Fun fact: Hayabusa gyuto shares its name with the peregrine falcon (ハヤブサ), the fastest member of the animal kingdom. This knife may not reach speeds upwards of 350 km/h, but chopping with it will feel just as fast.

BLADE SHAPE:
Gyuto is the most versatile and useful blade shape in the modern kitchen. It has a wide profile for easy food transfer and tends to be fairly flat towards the heel, enabling easy and fast chopping on the cutting board. A pointed tip allows piercing and precise, delicate work. A slight curve between the tip and the midsection makes the belly great for rocking the blade back and forth when cutting. It can be used for cutting meat, fish, and vegetables.

STEEL:
The centerpiece of this knife series is Hitachi’s Super Blue Steel (Aogami Super), which ranks at the very top of quality Japanese steels. Aogami Super steel is extremely rich in carbon, which directly affects the blade’s hardness. It also contains 0.4% vanadium which gives the steel more toughness.

LAMINATION:
The core layer consisting of the harder Aogami Super steel was sandwiched between two layers of softer stainless steel. This technique is called san-mai and is used to protect the hard (but delicate) core from outside factors and physical impacts, which could lead to breakage.

GEOMETRY:
It has a double bevel (symmetrical) blade. The cutting edge is sharpened to a 50/50 angle and stays sharp even after hours of constant use. The blade is extremely thin, which allows the user to work precisely even with the smallest ingredients.

BLADE FINISH:
The blade features a clean, highly polished mirror finish (also called migaki). It is a simple, minimalistic blade. The surface of the knife is thinned and polished during the manufacturing process to expose the smooth and shiny surface of the knife. Such a finished look minimizes damage to the food cells during cutting, so it is suitable for the most delicate tasks.

HANDLE:
The blade is fitted with an octagonal Japanese (Wa) style handle made out of a single piece of luxurious dark ebony wood, renowned for its exceptional hardness and density, which makes it one of the most durable and resistant woods. It is polished to a high gloss, creating a luxurious and elegant appearance and smooth feel that fits into the hand seamlessly.
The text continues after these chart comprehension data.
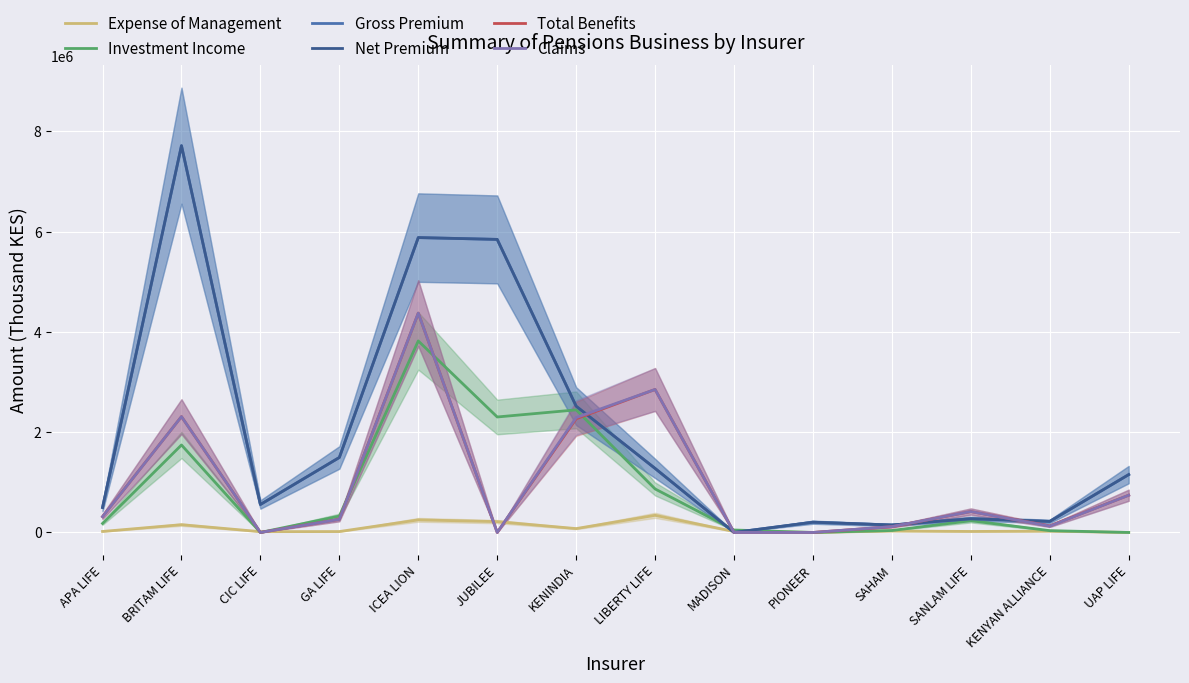

At which category is the sum across all series the highest?

ICEA LION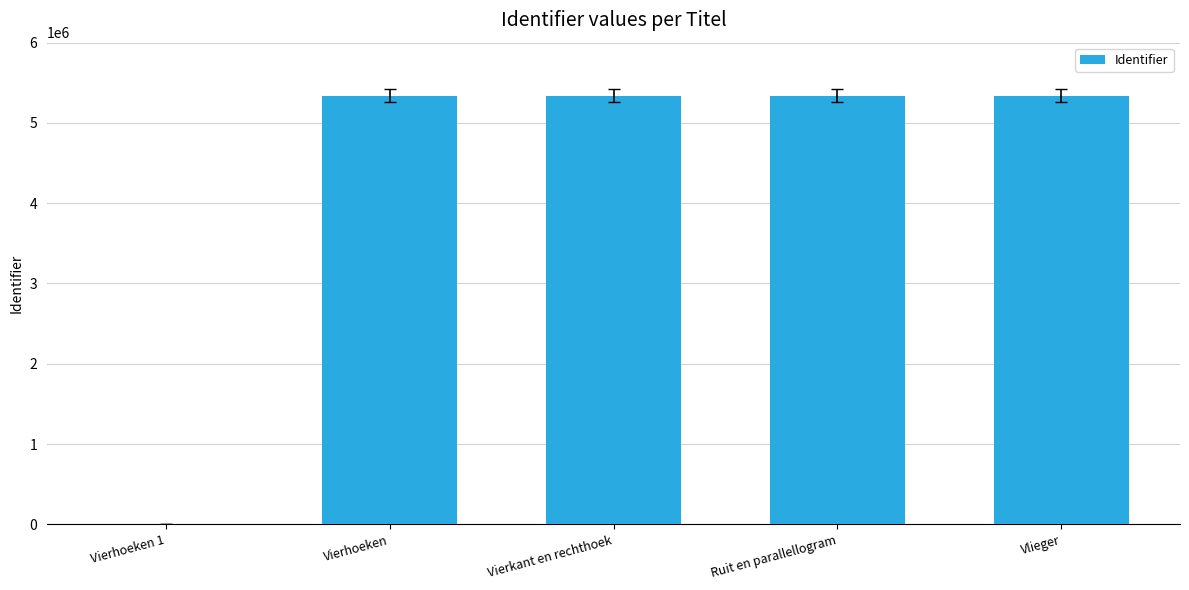

How many values are above zero?

4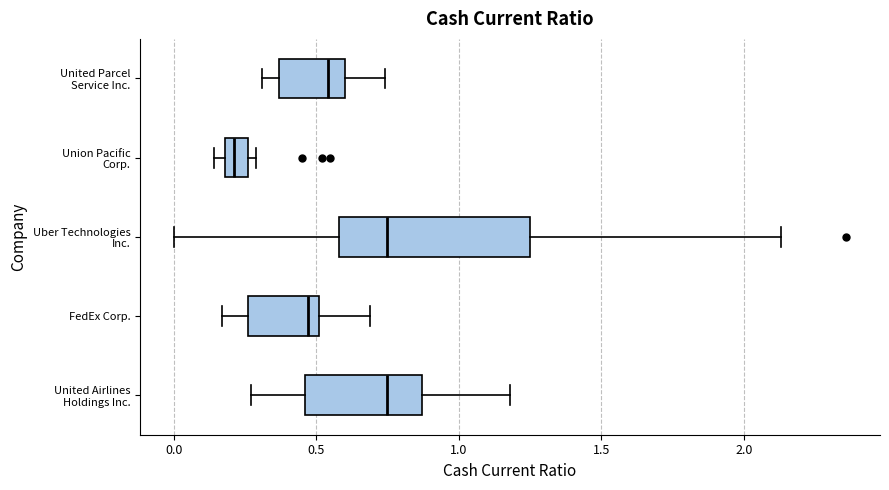

Which box is the widest, from its left edge to its right edge?

Uber Technologies Inc.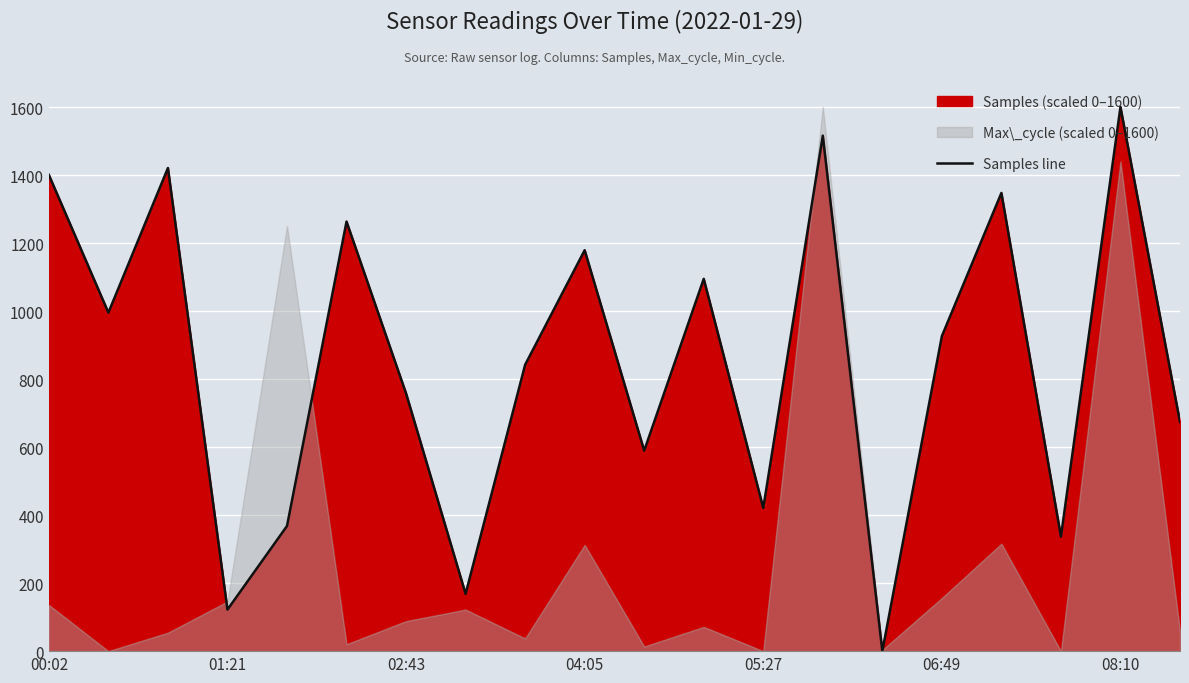

The value at 10 is 589.5. True or false?

True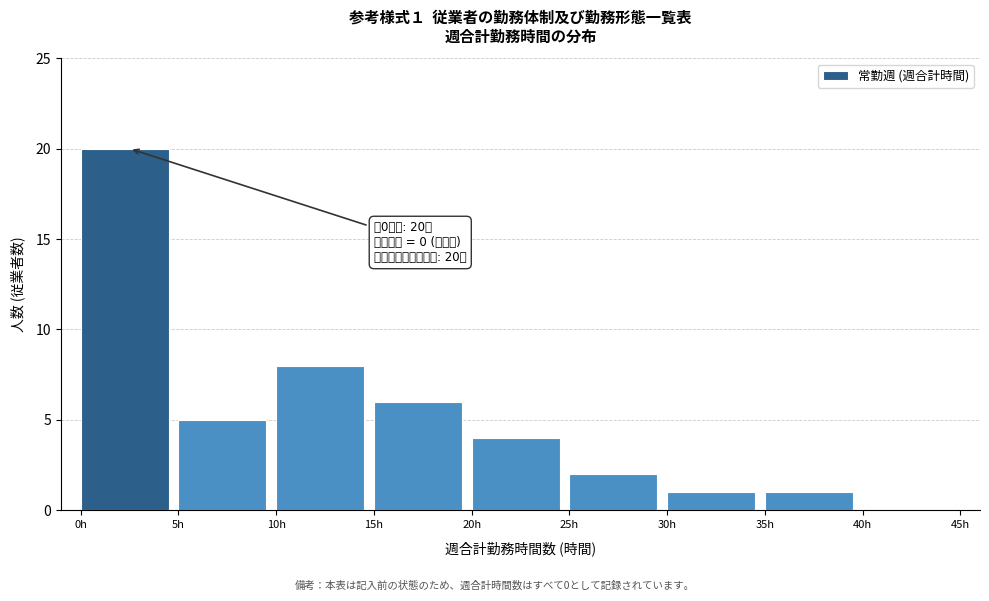

Reading left to right, transcribe all the data shown in this chart.

0h=20	5h=5	10h=8	15h=6	20h=4	25h=2	30h=1	35h=1	40h=0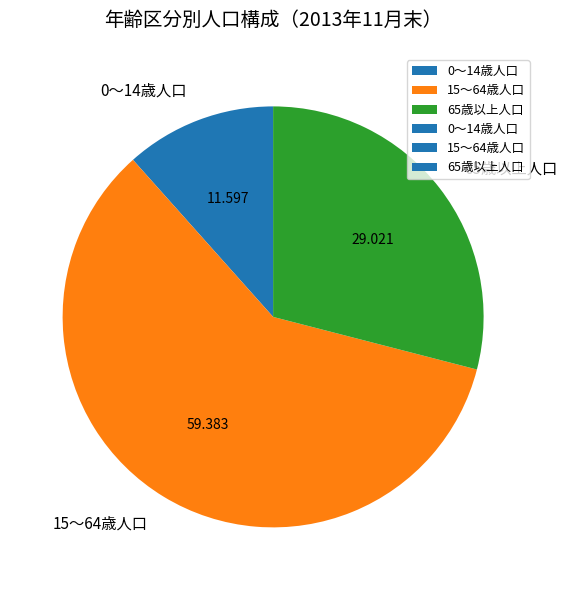

Does 15～64歳人口 represent more than half of the total?

Yes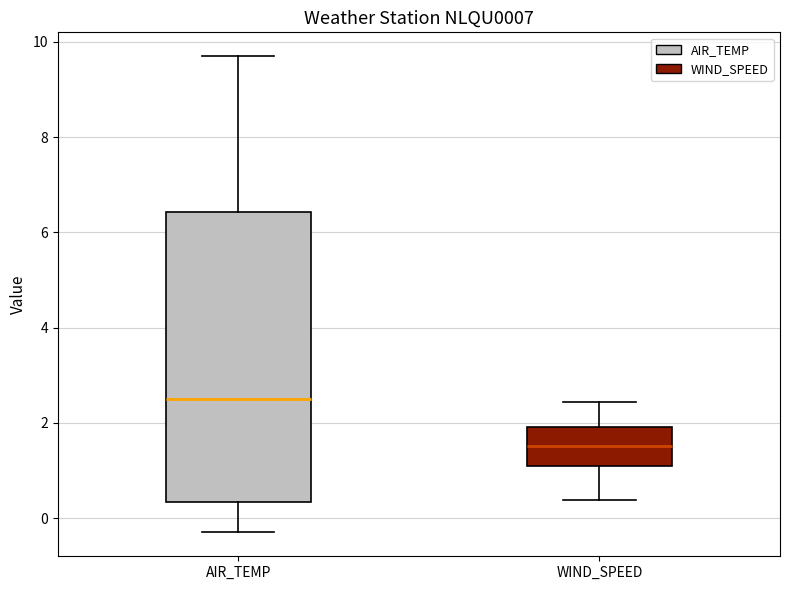

Reading left to right, read every box against the y-axis: the position of its median line, the range the box covers, and the ends of its whiskers. The values are not printed on the chart, so give them approximately, as read against the axis.

AIR_TEMP: median 2.6, box 0.4 to 6.4, whiskers -0.2 to 9.8
WIND_SPEED: median 1.6, box 1.2 to 2.0, whiskers 0.4 to 2.4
The octagon shape of the handle provides a comfortable and secure grip, allowing for precise control during use.

SMITHY:
Hatsukokoro is a Japanese brand, established in 2019, that aims to be a bridge between Japan and the world. It seeks out the best products Japan has up its sleeve and develops sales channels to distribute them around the world. The meaning of Hatsukokoro comes from the Japanese proverb “do not forget your original purpose”.